> _Work task_
Arrange the rows below that start with the line containing "Ik kijk het meest uit naar h" and end with the line containing "By subscribing I agree", both included, as a JSON list of strings. Use one string per line and omit blank lines.

> _Data_
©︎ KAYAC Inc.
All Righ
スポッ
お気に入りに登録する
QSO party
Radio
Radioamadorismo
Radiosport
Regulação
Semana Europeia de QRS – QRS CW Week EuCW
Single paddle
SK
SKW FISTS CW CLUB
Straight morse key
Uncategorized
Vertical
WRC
---
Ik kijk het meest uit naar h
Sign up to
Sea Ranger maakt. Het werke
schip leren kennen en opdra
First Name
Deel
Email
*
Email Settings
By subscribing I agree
--
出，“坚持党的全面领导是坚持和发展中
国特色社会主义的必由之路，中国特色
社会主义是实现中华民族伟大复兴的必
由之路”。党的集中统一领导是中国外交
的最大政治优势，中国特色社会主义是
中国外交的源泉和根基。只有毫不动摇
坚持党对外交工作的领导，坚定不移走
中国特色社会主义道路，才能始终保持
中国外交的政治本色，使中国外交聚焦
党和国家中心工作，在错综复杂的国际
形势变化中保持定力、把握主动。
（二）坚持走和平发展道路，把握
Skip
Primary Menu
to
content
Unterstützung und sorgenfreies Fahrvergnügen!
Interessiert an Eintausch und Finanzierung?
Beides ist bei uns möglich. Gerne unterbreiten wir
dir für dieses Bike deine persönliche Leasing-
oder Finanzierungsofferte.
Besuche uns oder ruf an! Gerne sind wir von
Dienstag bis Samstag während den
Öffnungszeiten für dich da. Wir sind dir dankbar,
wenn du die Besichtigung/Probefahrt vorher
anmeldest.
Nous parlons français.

> _Task output_
[
  "Ik kijk het meest uit naar h",
  "Sign up to",
  "Sea Ranger maakt. Het werke",
  "schip leren kennen en opdra",
  "First Name",
  "Deel",
  "Email",
  "*",
  "Email Settings",
  "By subscribing I agree"
]